Healthy Eating Research (HER) is a national program of the Robert Wood Johnson Foundation (RWJF) committed to building a Culture of Health through identifying effective strategies to improve children’s nutrition and weight. HER’s mission is to support and disseminate research on policy, systems, and environmental strategies that promote healthy eating among children and advance nutrition security and health equity. Some goals of the program are to: build a vibrant, inclusive, interdisciplinary research base in the areas of healthy food access, nutrition security, diet quality, and healthy weight; and communicate research findings to accelerate policy, systems, and environmental changes. HER issues calls for proposals (CFPs) to solicit scientifically rigorous, solution-oriented proposals from investigators representing diverse disciplines and backgrounds.
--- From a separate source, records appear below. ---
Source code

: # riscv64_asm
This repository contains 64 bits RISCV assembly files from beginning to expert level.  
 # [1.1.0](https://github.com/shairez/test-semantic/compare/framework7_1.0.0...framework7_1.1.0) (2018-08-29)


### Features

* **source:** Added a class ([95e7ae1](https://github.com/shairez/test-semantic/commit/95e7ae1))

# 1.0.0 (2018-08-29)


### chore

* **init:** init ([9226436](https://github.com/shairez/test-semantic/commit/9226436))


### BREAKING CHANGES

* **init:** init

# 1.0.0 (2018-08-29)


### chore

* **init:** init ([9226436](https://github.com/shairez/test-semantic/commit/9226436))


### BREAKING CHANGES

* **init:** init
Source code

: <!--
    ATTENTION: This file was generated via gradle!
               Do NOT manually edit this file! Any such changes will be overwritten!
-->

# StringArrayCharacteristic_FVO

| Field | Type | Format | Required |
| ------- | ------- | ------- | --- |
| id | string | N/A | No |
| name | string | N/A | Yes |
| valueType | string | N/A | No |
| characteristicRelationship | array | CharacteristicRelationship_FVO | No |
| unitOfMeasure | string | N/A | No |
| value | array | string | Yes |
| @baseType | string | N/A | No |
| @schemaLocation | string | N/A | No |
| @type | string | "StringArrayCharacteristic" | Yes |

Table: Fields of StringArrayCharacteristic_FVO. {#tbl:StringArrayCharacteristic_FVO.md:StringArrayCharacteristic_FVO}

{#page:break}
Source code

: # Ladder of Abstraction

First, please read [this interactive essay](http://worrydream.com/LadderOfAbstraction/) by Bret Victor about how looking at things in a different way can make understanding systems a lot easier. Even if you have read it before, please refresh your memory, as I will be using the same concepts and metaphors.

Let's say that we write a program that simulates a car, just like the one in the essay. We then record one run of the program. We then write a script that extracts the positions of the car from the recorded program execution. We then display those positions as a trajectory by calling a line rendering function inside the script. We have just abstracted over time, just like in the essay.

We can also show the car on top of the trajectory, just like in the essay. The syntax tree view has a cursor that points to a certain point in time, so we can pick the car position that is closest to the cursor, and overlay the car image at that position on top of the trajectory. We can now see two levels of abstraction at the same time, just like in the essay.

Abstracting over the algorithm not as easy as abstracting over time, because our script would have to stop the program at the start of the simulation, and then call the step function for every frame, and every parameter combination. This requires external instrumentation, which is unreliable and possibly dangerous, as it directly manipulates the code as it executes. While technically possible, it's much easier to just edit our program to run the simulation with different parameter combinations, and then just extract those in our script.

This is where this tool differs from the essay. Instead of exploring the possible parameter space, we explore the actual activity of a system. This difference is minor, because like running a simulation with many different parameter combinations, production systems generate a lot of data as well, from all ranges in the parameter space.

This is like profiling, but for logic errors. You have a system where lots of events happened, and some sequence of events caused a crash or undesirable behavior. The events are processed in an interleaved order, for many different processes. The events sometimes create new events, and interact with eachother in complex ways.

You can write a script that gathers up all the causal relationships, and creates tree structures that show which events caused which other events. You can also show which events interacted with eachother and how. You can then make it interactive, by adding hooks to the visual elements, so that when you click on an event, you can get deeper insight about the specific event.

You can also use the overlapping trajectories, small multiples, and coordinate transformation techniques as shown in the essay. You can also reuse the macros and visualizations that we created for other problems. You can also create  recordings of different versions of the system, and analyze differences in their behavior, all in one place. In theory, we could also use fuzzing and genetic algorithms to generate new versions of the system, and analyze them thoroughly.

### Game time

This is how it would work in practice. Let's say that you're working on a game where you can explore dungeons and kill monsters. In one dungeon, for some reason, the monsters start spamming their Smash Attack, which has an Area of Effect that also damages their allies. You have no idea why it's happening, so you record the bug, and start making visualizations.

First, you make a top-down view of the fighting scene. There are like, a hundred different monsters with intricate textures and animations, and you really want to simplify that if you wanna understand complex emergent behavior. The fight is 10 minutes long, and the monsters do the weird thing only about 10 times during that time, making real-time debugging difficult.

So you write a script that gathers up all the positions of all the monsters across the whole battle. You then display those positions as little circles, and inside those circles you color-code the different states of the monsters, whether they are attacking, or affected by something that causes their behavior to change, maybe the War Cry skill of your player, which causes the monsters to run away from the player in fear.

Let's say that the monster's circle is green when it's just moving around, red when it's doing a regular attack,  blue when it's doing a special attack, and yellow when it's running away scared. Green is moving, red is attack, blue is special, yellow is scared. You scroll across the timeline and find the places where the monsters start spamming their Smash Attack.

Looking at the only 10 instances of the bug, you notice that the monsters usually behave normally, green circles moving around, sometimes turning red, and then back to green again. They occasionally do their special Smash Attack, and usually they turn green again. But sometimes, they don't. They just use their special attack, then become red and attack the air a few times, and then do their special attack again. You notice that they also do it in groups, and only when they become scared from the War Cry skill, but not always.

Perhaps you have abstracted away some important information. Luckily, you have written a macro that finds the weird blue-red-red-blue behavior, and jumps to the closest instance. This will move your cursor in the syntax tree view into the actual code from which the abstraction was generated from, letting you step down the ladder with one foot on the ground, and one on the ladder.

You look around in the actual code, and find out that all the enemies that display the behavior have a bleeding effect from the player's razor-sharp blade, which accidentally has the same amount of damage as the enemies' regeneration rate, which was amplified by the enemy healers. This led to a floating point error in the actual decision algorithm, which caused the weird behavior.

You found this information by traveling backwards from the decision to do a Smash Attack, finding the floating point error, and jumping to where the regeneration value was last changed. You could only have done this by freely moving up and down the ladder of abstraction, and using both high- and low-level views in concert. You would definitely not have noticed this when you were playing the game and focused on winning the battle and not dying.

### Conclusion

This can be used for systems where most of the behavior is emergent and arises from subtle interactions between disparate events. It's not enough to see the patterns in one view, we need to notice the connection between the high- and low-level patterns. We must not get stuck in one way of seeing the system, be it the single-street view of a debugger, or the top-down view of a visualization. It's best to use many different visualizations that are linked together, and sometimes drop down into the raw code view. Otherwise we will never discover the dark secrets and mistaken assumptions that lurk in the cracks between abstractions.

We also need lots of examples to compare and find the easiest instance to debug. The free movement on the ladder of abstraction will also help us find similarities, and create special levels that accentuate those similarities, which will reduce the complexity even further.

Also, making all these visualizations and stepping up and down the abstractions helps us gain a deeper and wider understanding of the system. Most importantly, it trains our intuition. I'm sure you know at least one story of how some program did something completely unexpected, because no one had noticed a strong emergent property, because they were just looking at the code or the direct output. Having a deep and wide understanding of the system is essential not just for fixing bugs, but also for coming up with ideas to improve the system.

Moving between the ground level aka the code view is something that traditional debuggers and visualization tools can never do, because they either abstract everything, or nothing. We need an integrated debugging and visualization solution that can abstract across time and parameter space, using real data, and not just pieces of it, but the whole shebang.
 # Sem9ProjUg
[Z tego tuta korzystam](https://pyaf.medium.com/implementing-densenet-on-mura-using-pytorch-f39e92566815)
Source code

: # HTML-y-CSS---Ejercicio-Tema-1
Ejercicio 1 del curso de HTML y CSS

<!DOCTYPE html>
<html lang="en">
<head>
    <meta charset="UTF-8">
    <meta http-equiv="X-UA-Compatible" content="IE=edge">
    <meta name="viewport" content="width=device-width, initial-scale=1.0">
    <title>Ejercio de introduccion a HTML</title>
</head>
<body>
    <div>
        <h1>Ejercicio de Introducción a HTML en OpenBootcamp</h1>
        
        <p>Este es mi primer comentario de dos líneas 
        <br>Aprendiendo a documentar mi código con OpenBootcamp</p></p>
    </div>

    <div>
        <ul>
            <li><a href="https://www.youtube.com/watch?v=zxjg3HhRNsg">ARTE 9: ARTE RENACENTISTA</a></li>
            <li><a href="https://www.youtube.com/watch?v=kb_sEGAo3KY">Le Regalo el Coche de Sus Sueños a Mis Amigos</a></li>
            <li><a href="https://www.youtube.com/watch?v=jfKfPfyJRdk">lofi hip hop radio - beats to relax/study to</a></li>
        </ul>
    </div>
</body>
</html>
This CFP hopes to generate evidence on supportive family policies and programs that have strong potential to impact equitable access to nutritious food in communities, nutrition security, diet quality, and improved nutrition and health outcomes. Programs that will be studied are in the areas of: federal nutrition assistance programs; hunger-relief programs; community-powered food systems efforts; and social and economic programs (nonfood policies). RWJF is especially interested in strategies to improve health outcomes for children ages 0 to 18 at highest risk for poor nutrition, specifically lower-income families, as well as the racially and ethnically diverse populations experiencing higher rates of health disparities.

Through this CFP, the foundation seeks to learn what does and does not work and why; under what circumstances, who most benefits from these policies and programs; and if disparity gaps are reduced. The foundation is interested in solution-oriented research that focuses on policy, systems and environmental (PSE) change at the national, state, local, and tribal levels. The PSE research strategies can focus on: how to strengthen existing policies or programs; evaluation of current policies or programs; or designing and pilot-testing new innovative programs that are policy-relevant. Findings will be used to guide and inform decision making about policy and system changes that can advance nutrition equity and improve health.